Man was initially solitary and motivated by three basic passions: greed, fear,
and pride. Because goods were scarce, and people were always in danger of
having their livelihood stolen and their lives taken away by others, people
were in a constant state of war with each other. Hobbes calls this "the
war of all against all." Even if people were not actually fighting at some
particular time, everyone was always wary of others and looking for an
opportunity to get the better of them. As Hobbes describes it, life in the
state of nature was "solitary, poor, nasty, brutish, and short."
Human beings, realizing that their best chance for survival depended on ending
the war of all against all, band together and submit to a soveriegn.
They turn over absolute power to that sovereign, who rules over all of them,
using the strength of his subjects to subdue any who would threaten them.
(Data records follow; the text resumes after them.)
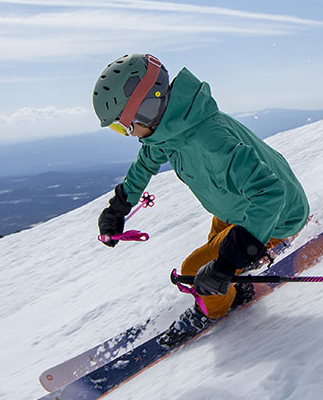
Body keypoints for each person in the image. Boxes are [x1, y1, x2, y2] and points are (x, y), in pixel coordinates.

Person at [93, 53, 310, 344]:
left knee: (194, 270)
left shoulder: (210, 140)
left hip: (278, 216)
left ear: (146, 108)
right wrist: (118, 208)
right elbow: (146, 161)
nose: (126, 135)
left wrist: (227, 262)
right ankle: (239, 268)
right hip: (236, 208)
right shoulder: (172, 129)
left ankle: (218, 308)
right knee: (215, 251)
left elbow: (271, 194)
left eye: (122, 127)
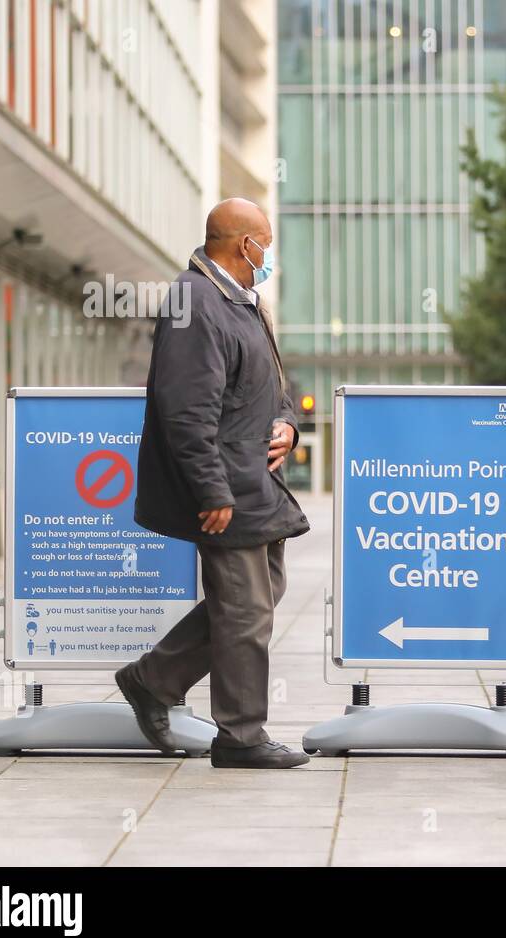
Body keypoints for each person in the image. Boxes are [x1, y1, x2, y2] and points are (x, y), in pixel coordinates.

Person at [115, 198, 311, 769]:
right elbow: (185, 410)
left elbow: (274, 388)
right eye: (265, 244)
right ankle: (241, 738)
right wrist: (212, 491)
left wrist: (289, 426)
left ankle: (153, 679)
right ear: (242, 244)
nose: (268, 255)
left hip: (255, 482)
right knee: (246, 610)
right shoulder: (195, 302)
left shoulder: (241, 303)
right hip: (227, 486)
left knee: (256, 600)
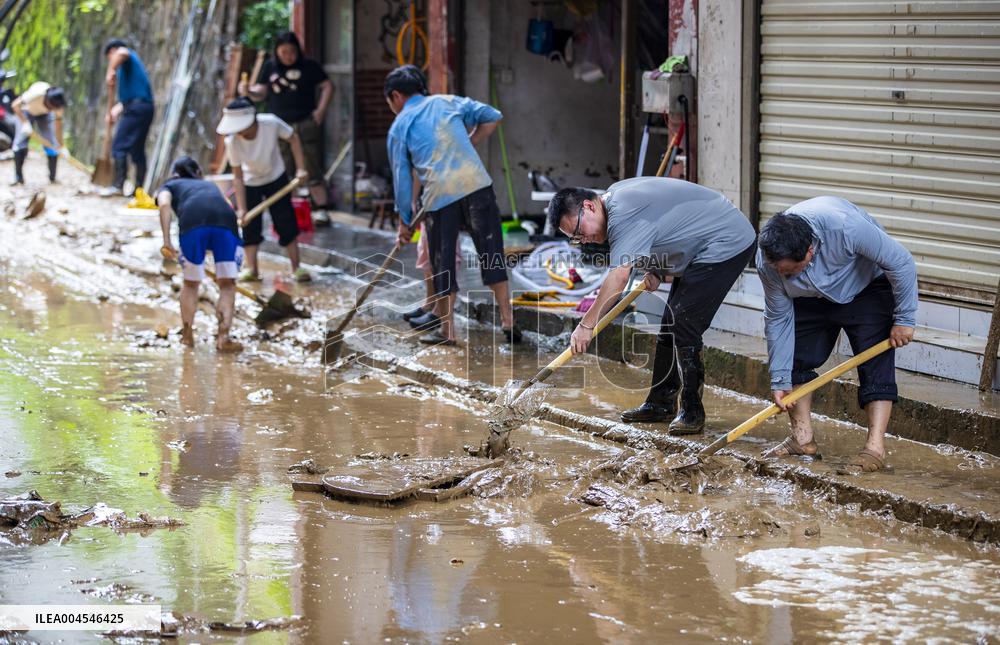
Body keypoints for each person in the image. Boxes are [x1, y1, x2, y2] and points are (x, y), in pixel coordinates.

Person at [546, 178, 756, 433]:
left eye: (579, 231)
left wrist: (586, 325)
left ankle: (692, 412)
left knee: (683, 323)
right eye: (576, 239)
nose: (584, 240)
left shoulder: (622, 213)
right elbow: (662, 224)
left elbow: (619, 277)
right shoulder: (614, 201)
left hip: (727, 241)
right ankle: (662, 403)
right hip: (703, 244)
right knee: (671, 322)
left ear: (589, 207)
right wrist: (657, 269)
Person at [757, 196, 917, 473]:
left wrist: (904, 318)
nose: (782, 275)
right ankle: (802, 440)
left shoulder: (846, 228)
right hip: (808, 297)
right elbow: (778, 318)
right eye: (779, 271)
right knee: (794, 358)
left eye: (788, 270)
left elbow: (901, 263)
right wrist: (779, 376)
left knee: (875, 367)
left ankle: (874, 450)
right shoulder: (769, 263)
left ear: (809, 251)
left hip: (866, 287)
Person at [384, 64, 518, 346]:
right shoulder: (448, 101)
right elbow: (493, 117)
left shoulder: (399, 126)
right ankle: (508, 321)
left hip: (440, 197)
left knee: (443, 264)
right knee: (491, 253)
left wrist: (404, 222)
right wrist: (469, 142)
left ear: (396, 96)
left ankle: (448, 333)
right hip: (477, 186)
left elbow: (402, 180)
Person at [216, 96, 311, 283]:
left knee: (286, 222)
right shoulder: (233, 141)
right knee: (250, 226)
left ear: (251, 120)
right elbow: (237, 175)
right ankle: (252, 270)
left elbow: (293, 138)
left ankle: (296, 267)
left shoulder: (270, 123)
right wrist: (242, 208)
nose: (239, 132)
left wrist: (301, 168)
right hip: (250, 181)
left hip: (276, 176)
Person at [156, 156, 244, 353]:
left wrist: (166, 241)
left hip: (193, 222)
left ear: (174, 174)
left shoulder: (170, 185)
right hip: (226, 222)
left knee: (190, 283)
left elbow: (163, 205)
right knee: (227, 284)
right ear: (198, 173)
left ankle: (187, 335)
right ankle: (224, 338)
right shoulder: (210, 186)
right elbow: (228, 207)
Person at [241, 31, 333, 215]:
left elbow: (327, 86)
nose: (288, 56)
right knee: (283, 169)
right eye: (283, 52)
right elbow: (261, 92)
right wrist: (248, 91)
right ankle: (289, 211)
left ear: (298, 50)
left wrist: (321, 111)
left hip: (305, 123)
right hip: (279, 126)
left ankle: (321, 209)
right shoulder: (270, 66)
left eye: (291, 51)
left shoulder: (309, 66)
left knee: (311, 166)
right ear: (277, 52)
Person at [103, 39, 155, 196]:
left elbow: (122, 51)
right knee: (136, 149)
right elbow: (132, 97)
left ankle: (118, 185)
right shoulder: (127, 68)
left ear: (112, 51)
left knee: (119, 145)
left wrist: (110, 69)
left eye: (109, 57)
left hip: (137, 109)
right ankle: (138, 189)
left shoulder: (126, 55)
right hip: (141, 107)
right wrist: (115, 110)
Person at [10, 82, 67, 184]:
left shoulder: (58, 106)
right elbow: (15, 105)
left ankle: (52, 178)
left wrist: (61, 145)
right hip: (26, 112)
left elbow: (58, 127)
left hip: (44, 116)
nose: (52, 109)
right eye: (51, 107)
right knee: (20, 143)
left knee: (52, 145)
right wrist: (25, 123)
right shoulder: (36, 94)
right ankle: (18, 178)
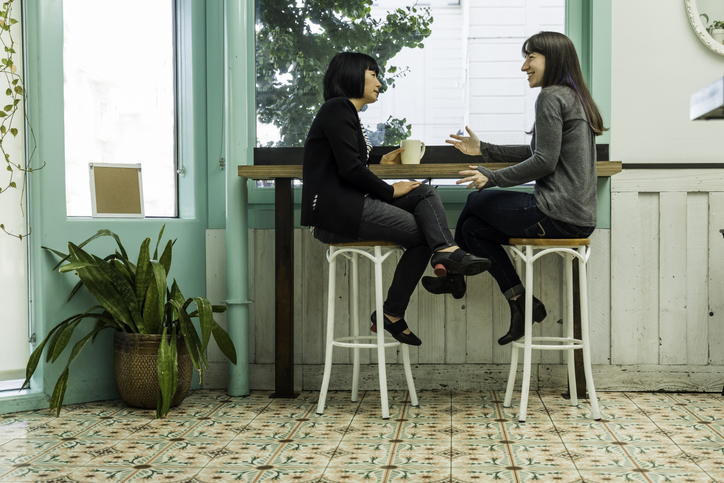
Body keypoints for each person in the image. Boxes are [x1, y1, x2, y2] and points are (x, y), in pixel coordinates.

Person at [428, 31, 606, 345]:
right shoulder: (571, 96)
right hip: (575, 215)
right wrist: (484, 148)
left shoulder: (551, 96)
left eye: (530, 57)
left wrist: (491, 177)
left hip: (557, 213)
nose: (524, 66)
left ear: (552, 59)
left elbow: (544, 162)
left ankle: (454, 276)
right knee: (472, 229)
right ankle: (521, 303)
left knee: (474, 202)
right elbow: (539, 152)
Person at [301, 52, 490, 346]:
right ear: (352, 74)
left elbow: (348, 157)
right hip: (336, 215)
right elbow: (350, 169)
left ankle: (446, 251)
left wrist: (378, 160)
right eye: (373, 74)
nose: (379, 82)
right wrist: (389, 190)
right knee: (424, 232)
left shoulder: (345, 114)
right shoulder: (337, 108)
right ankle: (396, 309)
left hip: (353, 205)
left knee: (424, 192)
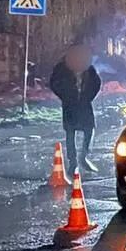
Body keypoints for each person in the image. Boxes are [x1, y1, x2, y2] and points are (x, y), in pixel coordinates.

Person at [50, 44, 101, 178]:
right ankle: (73, 163)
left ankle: (84, 157)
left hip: (84, 105)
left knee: (89, 130)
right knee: (70, 133)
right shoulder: (61, 69)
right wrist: (65, 96)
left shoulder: (89, 69)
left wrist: (87, 97)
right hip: (70, 106)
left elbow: (96, 84)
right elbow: (54, 83)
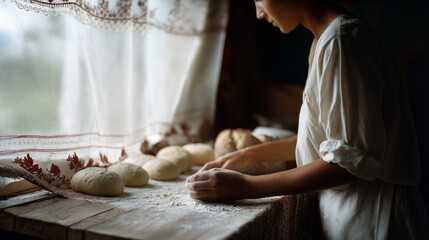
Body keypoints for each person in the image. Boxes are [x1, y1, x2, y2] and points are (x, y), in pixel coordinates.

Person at [185, 0, 429, 239]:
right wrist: (246, 156)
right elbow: (329, 142)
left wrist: (245, 187)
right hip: (351, 212)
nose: (258, 13)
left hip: (375, 219)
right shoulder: (324, 40)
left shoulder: (342, 41)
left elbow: (347, 164)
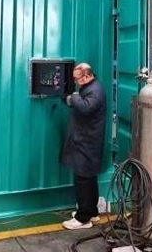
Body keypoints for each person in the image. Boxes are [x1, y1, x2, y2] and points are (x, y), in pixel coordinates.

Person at [61, 63, 107, 230]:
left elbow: (85, 108)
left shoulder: (96, 91)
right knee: (88, 178)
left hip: (87, 143)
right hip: (87, 142)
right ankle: (92, 212)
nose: (75, 82)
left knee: (82, 180)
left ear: (87, 76)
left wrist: (73, 97)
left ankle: (83, 218)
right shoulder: (90, 87)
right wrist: (70, 98)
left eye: (77, 79)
Thus,
with the loss of their liberty, the slaves of the king at least have peace.
And, to complete this and introduce you to yet another genealogy, Hobbes claims
that morality is just the will of the sovereign. Moral right and wrong are
embodied in the laws of the land, which all must submit to because they turned
over all their rights to the sovereign who wrote the laws.
There's a lot more to the story, but that's the basic idea.
Others (Grotius, Pufendorf) accepted Hobbes's
basic model (Grotius may have been the model for Hobbes) but insisted that man
is not purely selfish but rather has a basic instinct for social life itself.
You can see Rousseau responding to both the egoism of Hobbes (in his stuff on
pity) and the social nature ascribed to man by Pufendorf.
And he responds to both at once in his suggestions that man is not proud,
fearful of others, or rational in the SN.